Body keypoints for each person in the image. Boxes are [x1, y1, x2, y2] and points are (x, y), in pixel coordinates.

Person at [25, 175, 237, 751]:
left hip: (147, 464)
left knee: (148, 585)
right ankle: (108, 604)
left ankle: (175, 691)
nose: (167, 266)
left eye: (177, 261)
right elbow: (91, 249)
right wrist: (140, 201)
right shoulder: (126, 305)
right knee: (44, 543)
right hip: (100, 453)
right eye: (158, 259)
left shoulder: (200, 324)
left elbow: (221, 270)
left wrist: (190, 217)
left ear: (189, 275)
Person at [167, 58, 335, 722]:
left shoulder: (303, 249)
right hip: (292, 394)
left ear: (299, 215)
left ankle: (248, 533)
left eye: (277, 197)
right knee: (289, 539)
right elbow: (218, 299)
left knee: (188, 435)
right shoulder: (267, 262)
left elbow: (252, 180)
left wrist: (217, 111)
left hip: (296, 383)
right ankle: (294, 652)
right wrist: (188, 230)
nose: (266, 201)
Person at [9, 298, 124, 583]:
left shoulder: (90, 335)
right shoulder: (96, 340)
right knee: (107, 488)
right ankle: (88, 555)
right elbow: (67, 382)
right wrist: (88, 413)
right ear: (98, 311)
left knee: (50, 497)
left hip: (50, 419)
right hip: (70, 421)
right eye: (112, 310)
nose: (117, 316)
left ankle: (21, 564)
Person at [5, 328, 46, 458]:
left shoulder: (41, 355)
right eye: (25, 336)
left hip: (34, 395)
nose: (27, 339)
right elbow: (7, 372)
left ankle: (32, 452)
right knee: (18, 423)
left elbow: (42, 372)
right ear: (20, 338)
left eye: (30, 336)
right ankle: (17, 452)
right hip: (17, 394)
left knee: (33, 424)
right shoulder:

PROBLEM TO SOLVE: Where a line of the material above holds the string "wrist", copy that line.

RESPONSE AREA:
right wrist: (140, 201)
left wrist: (190, 217)
left wrist: (217, 111)
right wrist: (188, 230)
right wrist: (88, 413)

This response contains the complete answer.